COMPITO A: Secondo il testo sulla Zona E6, quanti edifici "a torre" con sviluppo verticale si trovano nell'isolato?

==== TESTO DELL'ESERCIZIO

La Zona E6
Humelnicu Adnana
Sono ben visibili le due tipologie di edificato ben diverse tra loro: due edifici con sviluppo orizzontale, e ben 16 edifici “a torre” con sviluppo verticale. Gli edifici furono costruiti in 4 step differenti: Gennaio 1963 con la Legge 17, Novembre 1963 con la Legge 1460, Novembre 1965 con la Legge 1179 e infine nel Marzo 1968 con la Legge 422.
L’isolato E6, situato a ridosso di Corso Grosseto (Fig. 1) , è frutto dello I.A.C.P. negli anni ‘60, per mano degli architetti Nello Renacco, Mino Fiocchi, Roberto Gambino e Chiuminatto.
Nella planimetria di progetto iniziale del 1963 (Fig. 2) furono previste all’interno del lotto varie attività appartenenti al settore terziario, quali una scuola materna, una elementare e una secondaria di primo grado, oltre a un centro religioso e uno sociale, tutte previste al centro dell’isolato. Furono previsti anche degli spazi destinati alle attività commerciali, sia in una porzione di lotto più periferica, a ridosso di Corso Cincinnato, sia nei porticati progettati tra gli edifici a torre.

Come appena accennato, gli edifici a torre (Fig. 3) erano stati progettati con dei passaggi coperti tra l’uno e l’altro, che potevano consistere in veri e propri spazi porticati al piano terra, oppure delle grandi tettoie di forma esagonale che andavano a incastrarsi dentro gli edifici. Per questi spazi è prevista anche la funzione di spazio distributivo e di ingresso agli edifici.

========
==== DATI FORNITI

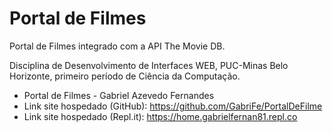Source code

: # Portal de Filmes

Portal de Filmes integrado com a API The Movie DB.

Disciplina de Desenvolvimento de Interfaces WEB, PUC-Minas Belo Horizonte, primeiro período de Ciência da Computação.

  - Portal de Filmes - Gabriel Azevedo Fernandes
  - Link site hospedado (GitHub): https://github.com/GabriFe/PortalDeFilme
  - Link site hospedado (Repl.it): https://home.gabrielfernan81.repl.co
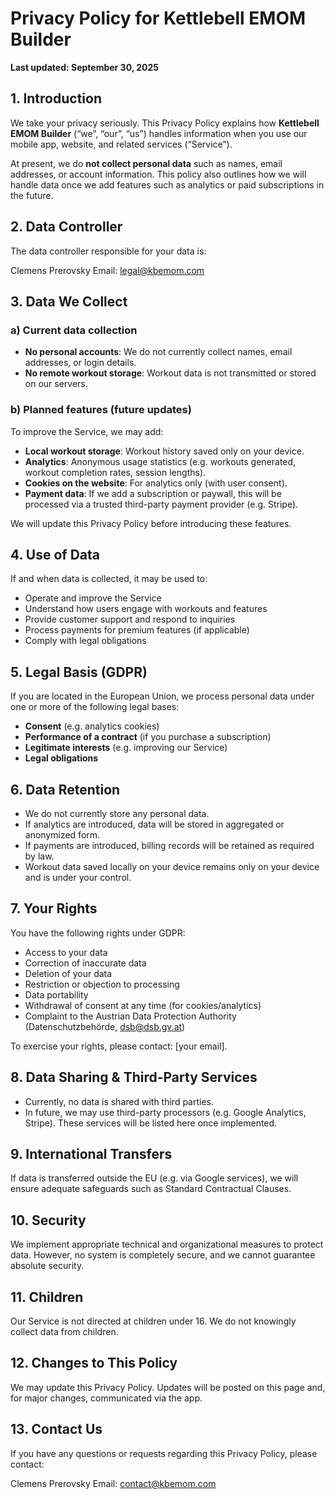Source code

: # Privacy Policy for Kettlebell EMOM Builder

**Last updated: September 30, 2025**

## 1. Introduction
We take your privacy seriously. This Privacy Policy explains how **Kettlebell EMOM Builder** (“we”, “our”, “us”) handles information when you use our mobile app, website, and related services (“Service”).

At present, we do **not collect personal data** such as names, email addresses, or account information. This policy also outlines how we will handle data once we add features such as analytics or paid subscriptions in the future.

## 2. Data Controller
The data controller responsible for your data is:

Clemens Prerovsky 
Email: legal@kbemom.com  

## 3. Data We Collect

### a) Current data collection
- **No personal accounts**: We do not currently collect names, email addresses, or login details.  
- **No remote workout storage**: Workout data is not transmitted or stored on our servers.  

### b) Planned features (future updates)
To improve the Service, we may add:
- **Local workout storage**: Workout history saved only on your device.  
- **Analytics**: Anonymous usage statistics (e.g. workouts generated, workout completion rates, session lengths).  
- **Cookies on the website**: For analytics only (with user consent).  
- **Payment data**: If we add a subscription or paywall, this will be processed via a trusted third-party payment provider (e.g. Stripe).  

We will update this Privacy Policy before introducing these features.

## 4. Use of Data
If and when data is collected, it may be used to:
- Operate and improve the Service  
- Understand how users engage with workouts and features  
- Provide customer support and respond to inquiries  
- Process payments for premium features (if applicable)  
- Comply with legal obligations  

## 5. Legal Basis (GDPR)
If you are located in the European Union, we process personal data under one or more of the following legal bases:
- **Consent** (e.g. analytics cookies)  
- **Performance of a contract** (if you purchase a subscription)  
- **Legitimate interests** (e.g. improving our Service)  
- **Legal obligations**  

## 6. Data Retention
- We do not currently store any personal data.  
- If analytics are introduced, data will be stored in aggregated or anonymized form.  
- If payments are introduced, billing records will be retained as required by law.  
- Workout data saved locally on your device remains only on your device and is under your control.  

## 7. Your Rights
You have the following rights under GDPR:
- Access to your data  
- Correction of inaccurate data  
- Deletion of your data  
- Restriction or objection to processing  
- Data portability  
- Withdrawal of consent at any time (for cookies/analytics)  
- Complaint to the Austrian Data Protection Authority (Datenschutzbehörde, dsb@dsb.gv.at)  

To exercise your rights, please contact: [your email].

## 8. Data Sharing & Third-Party Services
- Currently, no data is shared with third parties.  
- In future, we may use third-party processors (e.g. Google Analytics, Stripe). These services will be listed here once implemented.  

## 9. International Transfers
If data is transferred outside the EU (e.g. via Google services), we will ensure adequate safeguards such as Standard Contractual Clauses.

## 10. Security
We implement appropriate technical and organizational measures to protect data. However, no system is completely secure, and we cannot guarantee absolute security.

## 11. Children
Our Service is not directed at children under 16. We do not knowingly collect data from children.

## 12. Changes to This Policy
We may update this Privacy Policy. Updates will be posted on this page and, for major changes, communicated via the app.

## 13. Contact Us
If you have any questions or requests regarding this Privacy Policy, please contact:

Clemens Prerovsky 
Email: contact@kbemom.com
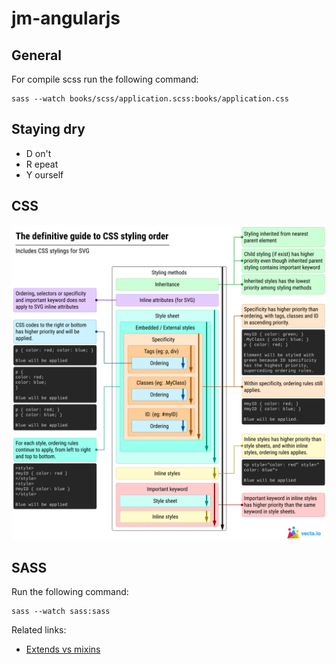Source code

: # jm-angularjs

## General

For compile scss run the following command:

    sass --watch books/scss/application.scss:books/application.css

## Staying dry
- D on't
- R epeat
- Y ourself

## CSS

![CSS cascade](screenshots/cascade.svg)

## SASS

Run the following command:

    sass --watch sass:sass

Related links:

- [Extends vs mixins](https://medium.com/stories-from-the-keen/when-to-use-extends-vs-mixins-in-sass-b09d55abd53)
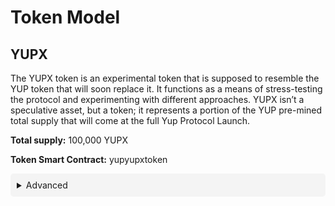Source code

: # Token Model

## YUPX

The YUPX token is an experimental token that is supposed to resemble the YUP token that will soon replace it. It functions as a means of stress-testing the protocol and experimenting with different approaches. YUPX isn’t a speculative asset, but a token; it represents a portion of the YUP pre-mined total supply that will come at the full Yup Protocol Launch.

**Total supply:** 100,000 YUPX

**Token Smart Contract:** yupyupxtoken

<details toggle style="background:#f4f4f4; padding:10px; border-radius: 5px;">
  <summary toggle>Advanced</summary>
<br>
The YUP ( Ұ ) token is designed to be a fungible cryptoasset used to increase impact and engage with the Yup network and ad marketplace. New tokens are minted under a strict predetermined schedule. The token reward mechanism mints new Ұ tokens and
distributes them according to the influence function. The advertising marketplace facilitates the exchange of sponsored content and influencers. The account asset exchange allows top accounts to distribute and sell portions of their account in non-fungible tokens.
</details>
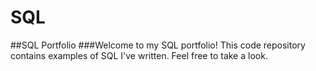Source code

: # SQL
##SQL Portfolio 
###Welcome to my SQL portfolio! This code repository contains examples of SQL I've written. Feel free to take a look.
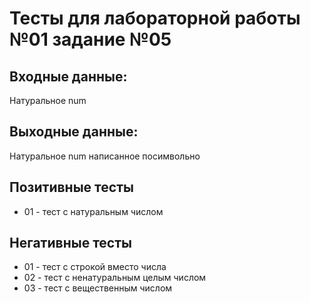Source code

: # Тесты для лабораторной работы №01 задание №05
## Входные данные: 
Натуральное num
## Выходные данные: 
Натуральное num написанное посимвольно

## Позитивные тесты
- 01 - тест с натуральным числом
## Негативные тесты
- 01 - тест с строкой вместо числа
- 02 - тест с ненатуральным целым числом
- 03 - тест с вещественным числом
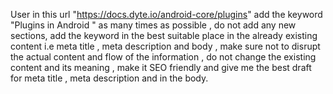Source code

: User
in this url "https://docs.dyte.io/android-core/plugins" add the keyword "Plugins in Android " as many times as possible , do not add  any new sections, add  the keyword in the best suitable place in the already existing content i.e meta title , meta description and body , make sure not to disrupt the actual content and flow of the information , do not change the existing content and its meaning , make it SEO friendly and give me the best draft for meta title , meta description and in the body. 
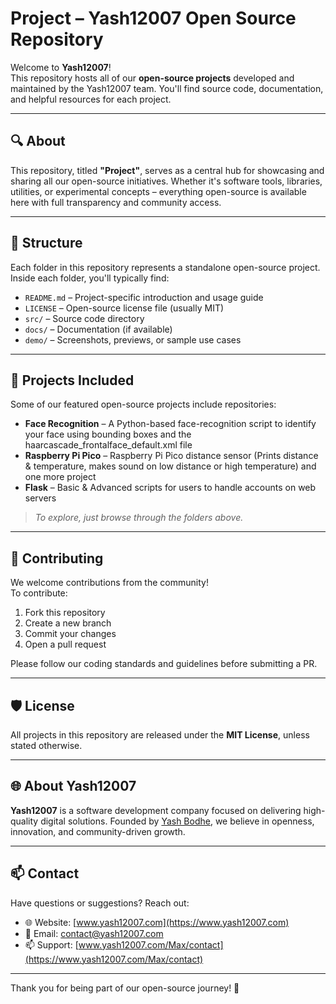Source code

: # Project – Yash12007 Open Source Repository

Welcome to **Yash12007**!  
This repository hosts all of our **open-source projects** developed and maintained by the Yash12007 team. You'll find source code, documentation, and helpful resources for each project.

---

## 🔍 About

This repository, titled **"Project"**, serves as a central hub for showcasing and sharing all our open-source initiatives. Whether it's software tools, libraries, utilities, or experimental concepts – everything open-source is available here with full transparency and community access.

---

## 📁 Structure

Each folder in this repository represents a standalone open-source project. Inside each folder, you'll typically find:

- `README.md` – Project-specific introduction and usage guide  
- `LICENSE` – Open-source license file (usually MIT)  
- `src/` – Source code directory  
- `docs/` – Documentation (if available)  
- `demo/` – Screenshots, previews, or sample use cases

---

## 🚀 Projects Included

Some of our featured open-source projects include repositories:

- **Face Recognition** – A Python-based face-recognition script to identify your face using bounding boxes and the haarcascade_frontalface_default.xml file
- **Raspberry Pi Pico** – Raspberry Pi Pico distance sensor (Prints distance & temperature, makes sound on low distance or high temperature) and one more project
- **Flask** – Basic & Advanced scripts for users to handle accounts on web servers

> _To explore, just browse through the folders above._

---

## 📢 Contributing

We welcome contributions from the community!  
To contribute:

1. Fork this repository  
2. Create a new branch  
3. Commit your changes  
4. Open a pull request

Please follow our coding standards and guidelines before submitting a PR.

---

## 🛡 License

All projects in this repository are released under the **MIT License**, unless stated otherwise.

---

## 🌐 About Yash12007

**Yash12007** is a software development company focused on delivering high-quality digital solutions. Founded by [Yash Bodhe](https://www.linkedin.com/in/yash12007), we believe in openness, innovation, and community-driven growth.

---

## 📫 Contact

Have questions or suggestions? Reach out:

- 🌐 Website: [www.yash12007.com](https://www.yash12007.com)  
- 📧 Email: contact@yash12007.com
- 📫 Support: [www.yash12007.com/Max/contact](https://www.yash12007.com/Max/contact)
---

Thank you for being part of our open-source journey! 💙
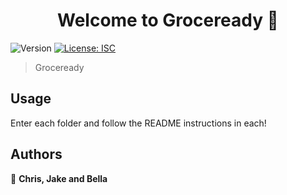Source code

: <h1 align="center">Welcome to Groceready 👋</h1>
<p>
  <img alt="Version" src="https://img.shields.io/badge/version-1.0.0-blue.svg?cacheSeconds=2592000" />
  <a href="#" target="_blank">
    <img alt="License: ISC" src="https://img.shields.io/badge/License-ISC-yellow.svg" />
  </a>
</p>

> Groceready 

## Usage

Enter each folder and follow the README instructions in each!

## Authors

👤 **Chris, Jake and Bella**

========

COMPITO B: Aggiorna le righe dell'elenco che vanno dal suo inizio fino alla riga contenente "Disciplina de Desenvolvimento", entrambe incluse, sostituendo "Portal de Filmes" con "Catálogo de Filmes" e lasciando tutto il resto invariato. Riporta soltanto queste righe, senza le immagini.

RISULTATO ATTESO A: 16

RISULTATO ATTESO B:
Source code

: # Catálogo de Filmes

Catálogo de Filmes integrado com a API The Movie DB.

Disciplina de Desenvolvimento de Interfaces WEB, PUC-Minas Belo Horizonte, primeiro período de Ciência da Computação.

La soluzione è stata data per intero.